WHAT TO DO:
Pull out the text lines of every entry below and reproduce them word for word. Leave the pictures out of your answer.

Chart comprehension entries:
▬▬▬▬▬▬▬▬▬▬

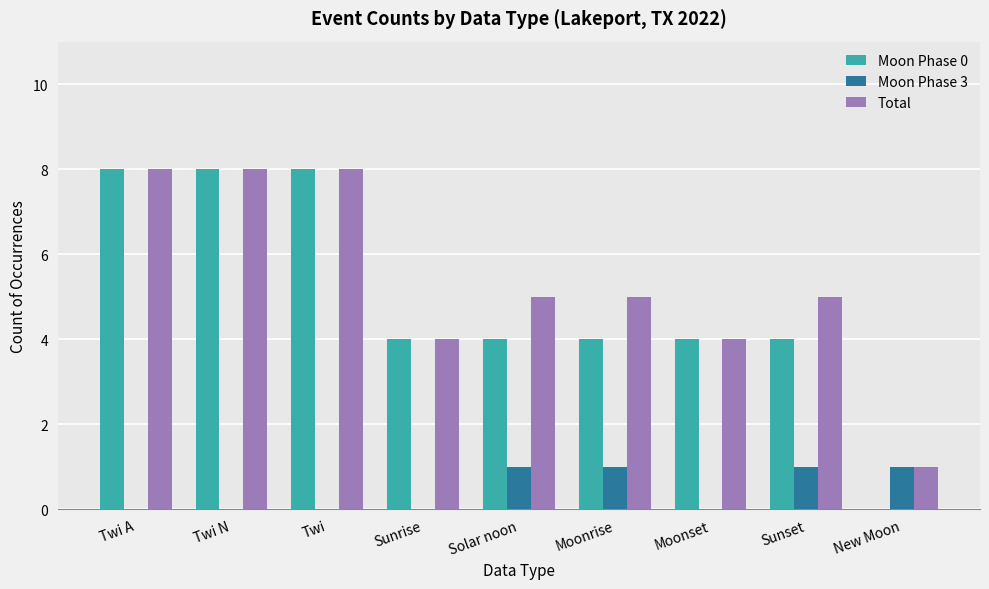

The value of Moon Phase 3 at Sunset is 2. True or false?

False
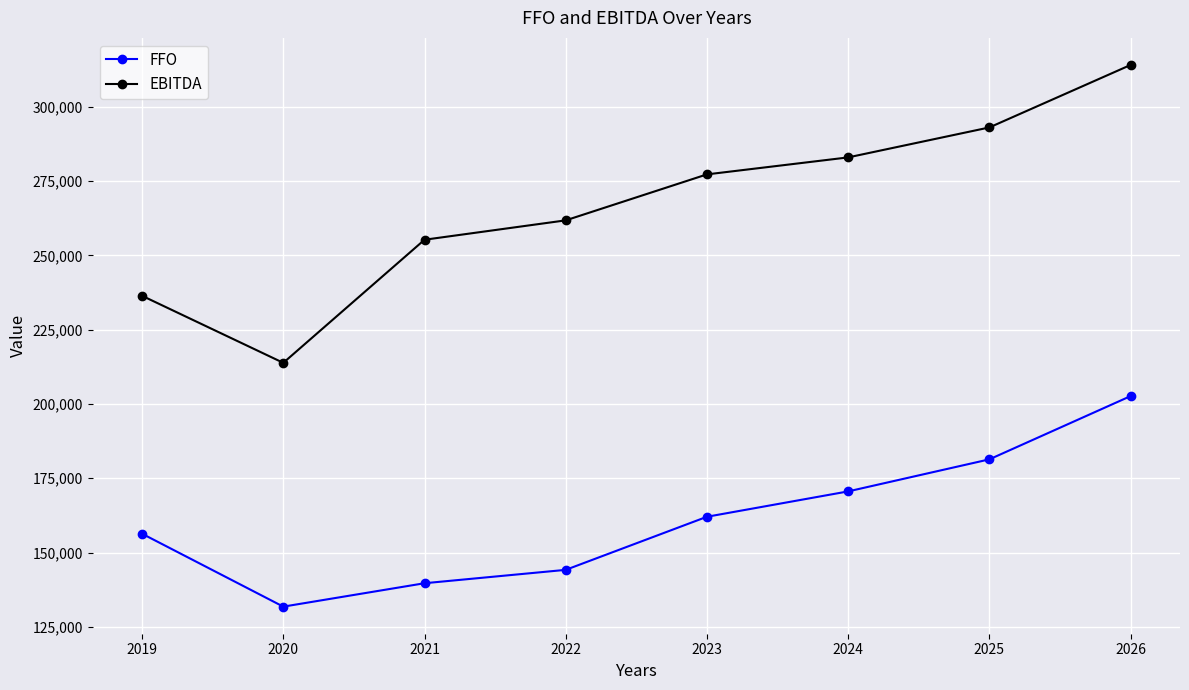

Which series has the widest spread of values?

EBITDA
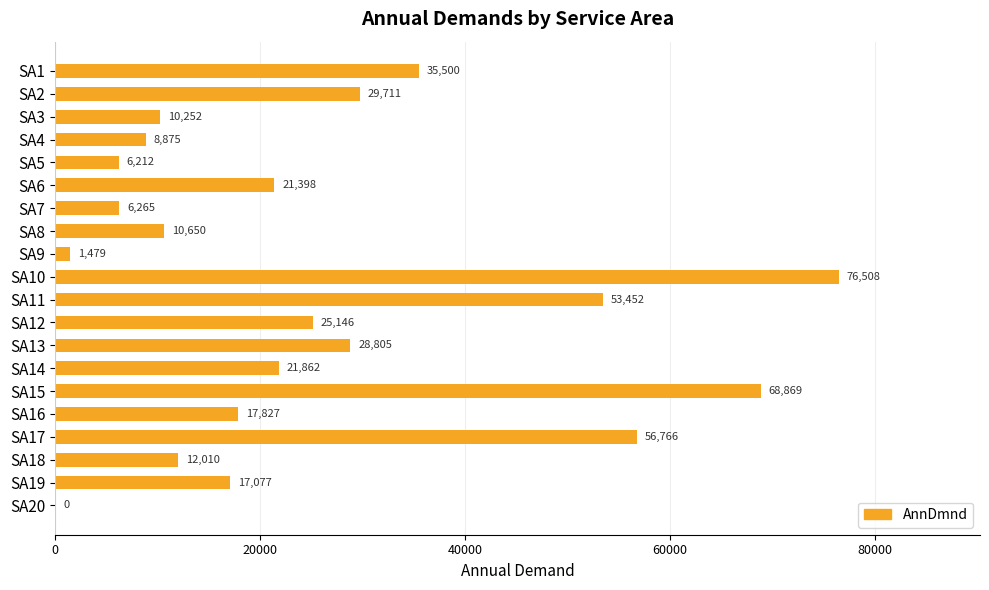

Which category has the highest value across all series?

SA10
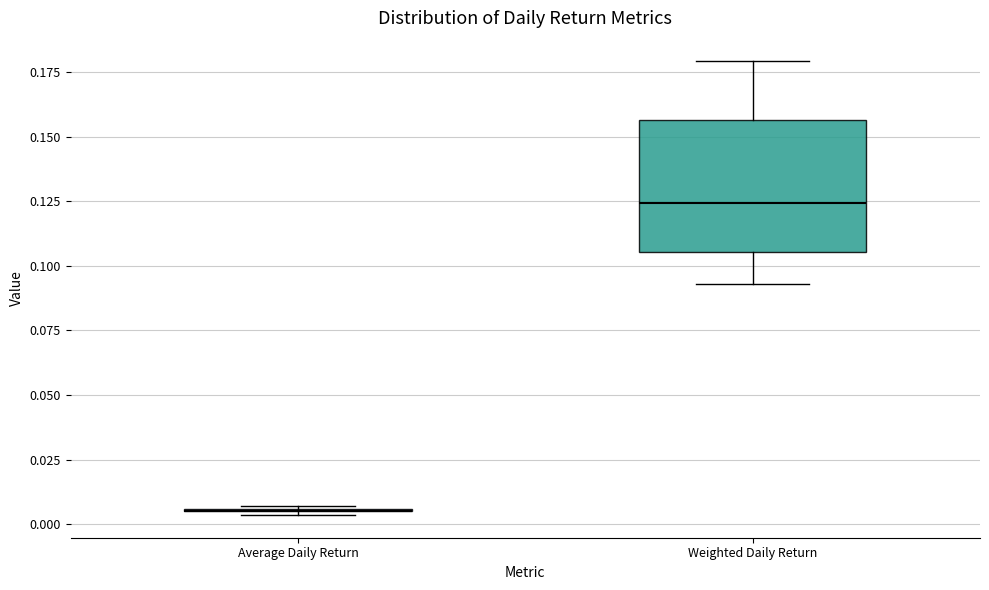

Where does the lower whisker of the box for Weighted Daily Return end on the y-axis? The values are not printed on the chart, so give them approximately, as read against the axis.

0.095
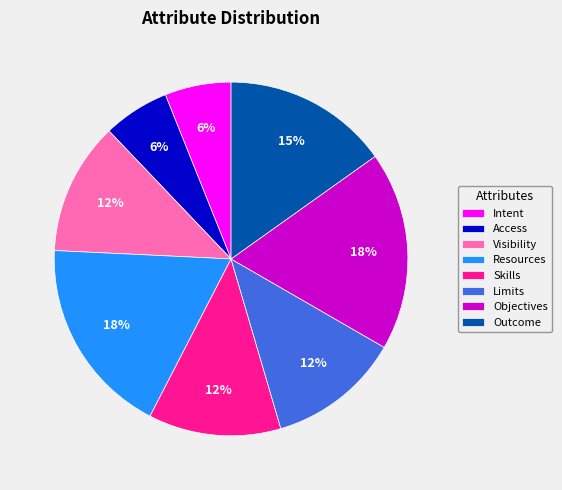

Which has a higher value, Limits or Resources?

Resources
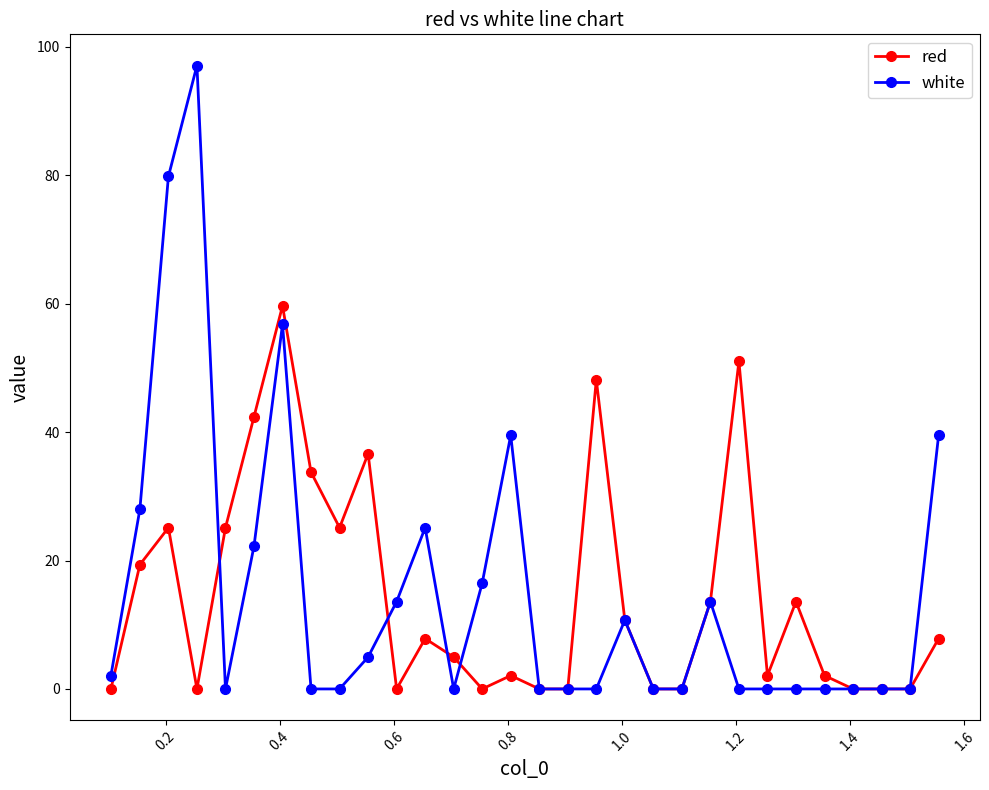

True or false: red has more than 0 interior local peaks.

True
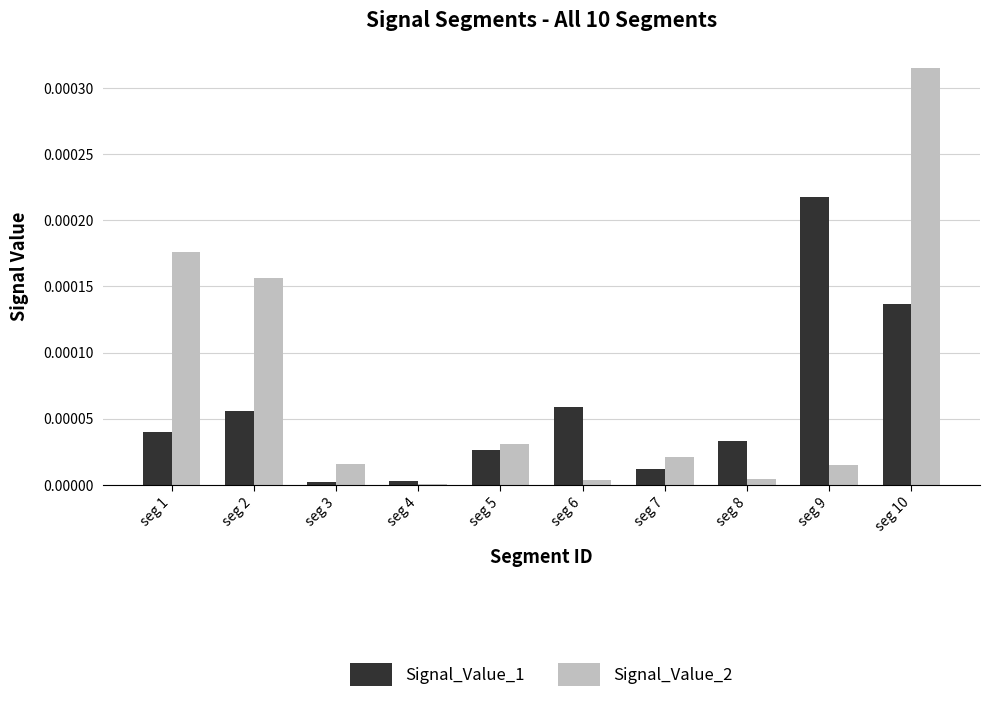

How many groups of bars are there?

10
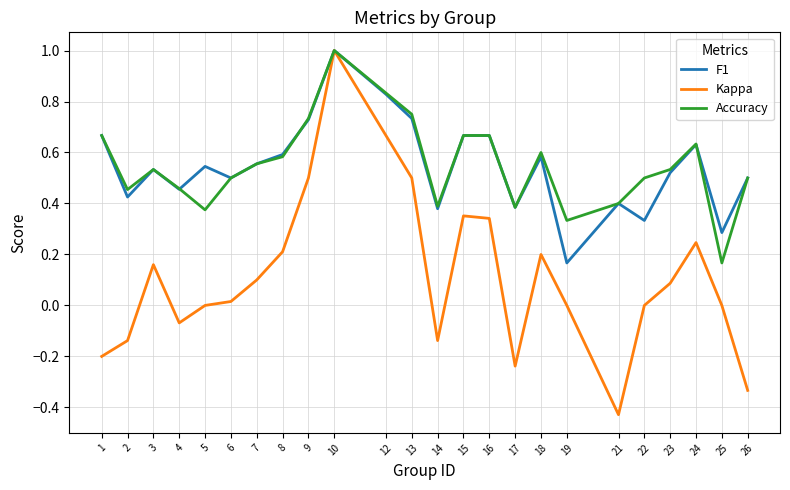

Between 2 and 3, which series saw the biggest shift?

Kappa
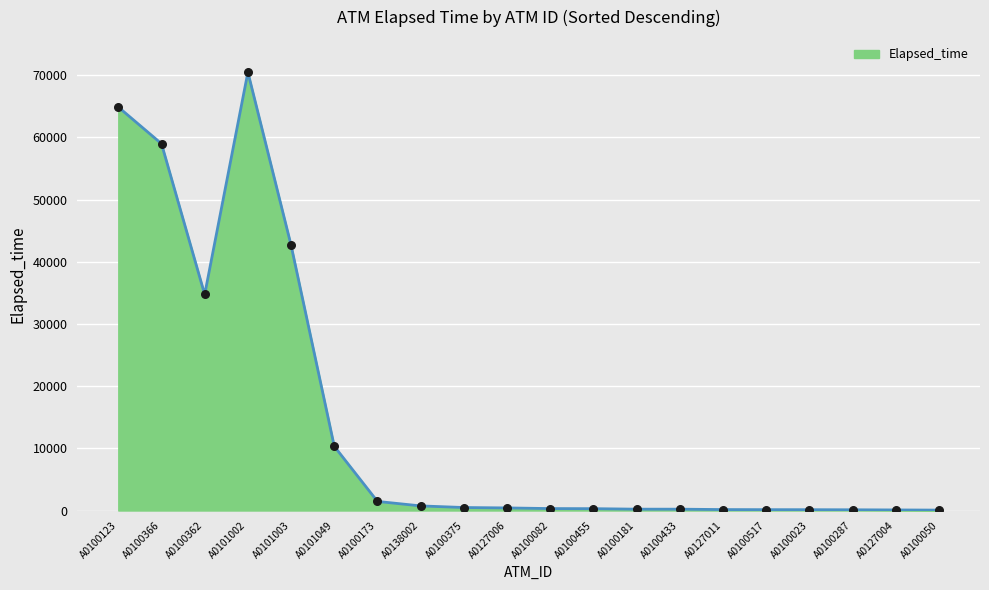

Between A0100173 and A0138002, which is larger?

A0100173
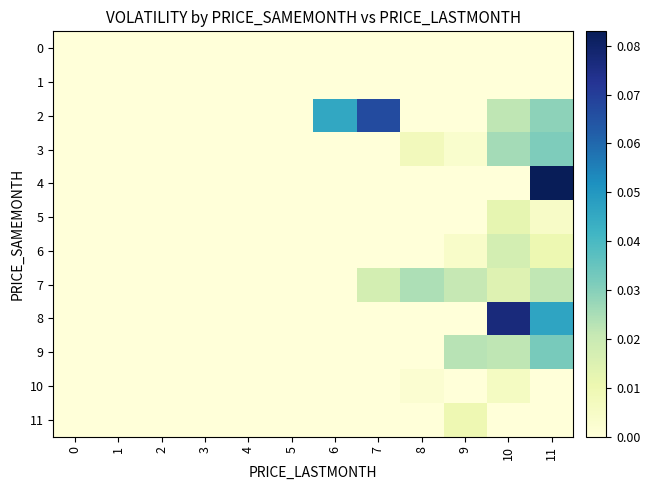

Between 6 and 10, which series saw the biggest shift?

8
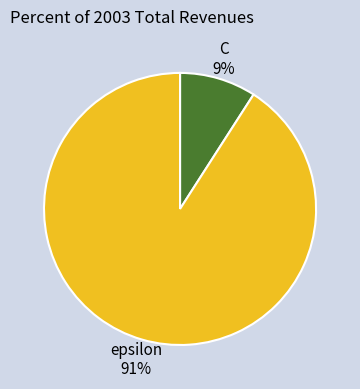

To the nearest percent, what is the average slice percentage?

50%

▬▬▬▬▬▬▬▬▬▬

PROBLEM SOLUTION:
The value of Moon Phase 3 at Sunset is 2. True or false?

False

Which series has the widest spread of values?

EBITDA

Which category has the highest value across all series?

SA10

Where does the lower whisker of the box for Weighted Daily Return end on the y-axis? The values are not printed on the chart, so give them approximately, as read against the axis.

0.095

Which has a higher value, Limits or Resources?

Resources

True or false: red has more than 0 interior local peaks.

True

How many groups of bars are there?

10

Between 2 and 3, which series saw the biggest shift?

Kappa

Between A0100173 and A0138002, which is larger?

A0100173

Between 6 and 10, which series saw the biggest shift?

8

To the nearest percent, what is the average slice percentage?

50%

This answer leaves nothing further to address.